Education similar in men and women (F (1, 700) = 0.144, p = 0.704), Caucasians had significantly more years of education than African Americans who had significantly more years of education than Hispanics (F (2, 700) = 185.91, p < 0.001).
Hypertension more frequent among women (χ2 (1) = 6.953, p = 0.008), primarily in African Americans (χ2 (1) = 5.113, p = 0.024) and Hispanics ((χ2 (1) 3.988, p = 0.046), but not Caucasians (χ2 (1) = 0.202, p = 0.653. Hispanics more likely to have hypertension than African Americans and Caucasians (χ2 (2) = 20.585, p < 0.001)

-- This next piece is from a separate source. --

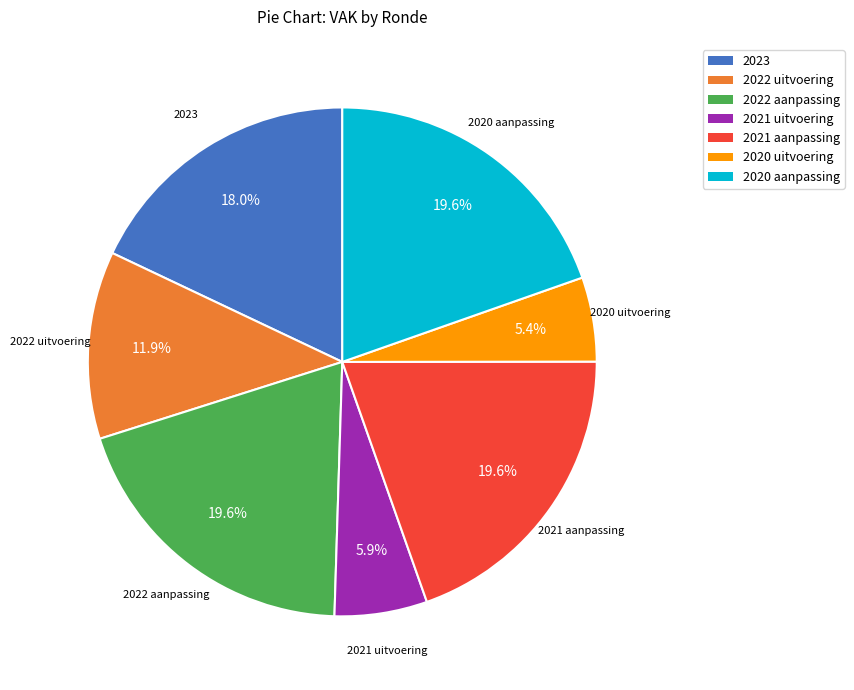

Do 2022 uitvoering and 2021 aanpassing together represent more than half of the pie?

No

Rates of diabetes mellitus similar in men and women (χ2(1) = 0.075, p = 0.784), although among Caucasians, a greater proportion of men reported history of diabetes (χ2(1) = 6.502, p = 0.010). African Americans were more likely to have diabetes mellitus than Hispanics or Caucasians (χ2(2) = 10.582, p = 0.005).

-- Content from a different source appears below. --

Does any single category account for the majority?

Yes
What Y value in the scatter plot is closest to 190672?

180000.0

Men more likely to have history of heart disease than women (χ2(1) = 5.636, p = 0.018). Rates of heart disease similar across ethnic groups (χ2(2) = 4.446, p = 0.108).
Men more likely to report history of stroke than women among African Americans (χ2(1) = 7.994, p = 0.005), but not Caucasians (χ2(1) = 1.195, p = 0.274) or Hispanics (χ2(1) =0.949, p = 0.330. The percent of participants who reported past signs or symptoms of stroke did not differ by ethnic group (χ2(2) = 2.559, p = 0.278).
African Americans had higher degrees of vascular disease than Caucasians (p<0.001) and Hispanics (p = 0.03); women had lower degrees of vascular disease than men (p < 0.001), but there was no ethnicity by sex interaction.